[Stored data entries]
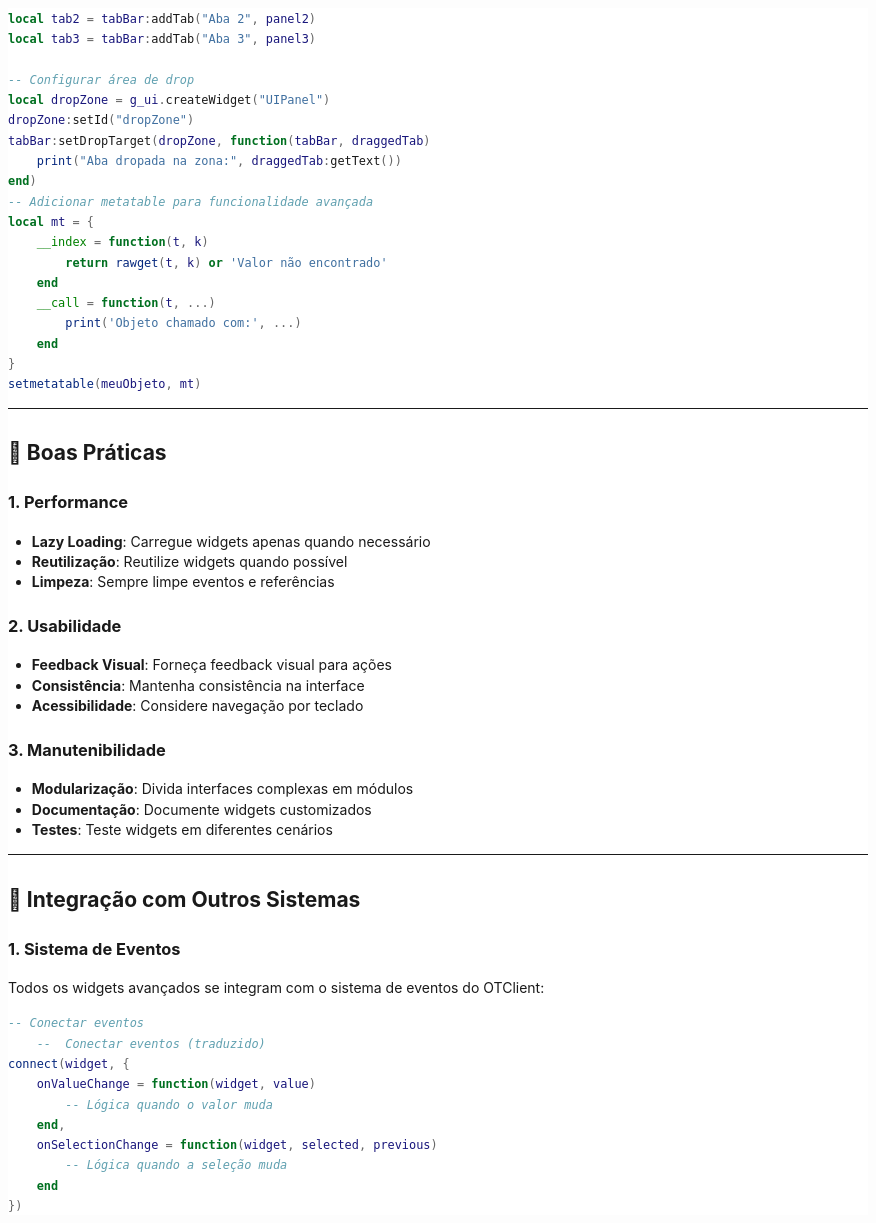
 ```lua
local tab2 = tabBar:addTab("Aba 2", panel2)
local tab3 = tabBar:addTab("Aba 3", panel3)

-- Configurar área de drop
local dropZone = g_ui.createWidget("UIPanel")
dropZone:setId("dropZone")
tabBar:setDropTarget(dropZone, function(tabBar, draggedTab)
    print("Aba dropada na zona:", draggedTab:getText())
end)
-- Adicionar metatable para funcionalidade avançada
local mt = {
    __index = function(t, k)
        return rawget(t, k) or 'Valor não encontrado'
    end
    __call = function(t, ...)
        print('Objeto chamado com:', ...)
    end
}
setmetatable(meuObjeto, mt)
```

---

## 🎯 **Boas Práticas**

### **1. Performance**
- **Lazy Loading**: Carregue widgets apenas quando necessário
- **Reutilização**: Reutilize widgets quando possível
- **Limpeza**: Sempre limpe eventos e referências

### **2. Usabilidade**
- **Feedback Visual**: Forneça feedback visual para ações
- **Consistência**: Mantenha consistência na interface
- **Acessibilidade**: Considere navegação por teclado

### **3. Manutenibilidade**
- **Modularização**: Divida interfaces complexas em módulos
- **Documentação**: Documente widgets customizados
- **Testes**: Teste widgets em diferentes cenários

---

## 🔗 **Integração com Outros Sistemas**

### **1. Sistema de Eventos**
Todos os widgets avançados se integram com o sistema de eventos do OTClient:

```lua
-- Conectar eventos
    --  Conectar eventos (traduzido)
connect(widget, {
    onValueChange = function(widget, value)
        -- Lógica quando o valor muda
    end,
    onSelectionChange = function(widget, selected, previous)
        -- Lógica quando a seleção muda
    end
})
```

• [Problem to work on] Your answer should consist only of the number of lines in the entries above that include "quando".

• [Exercise response] 4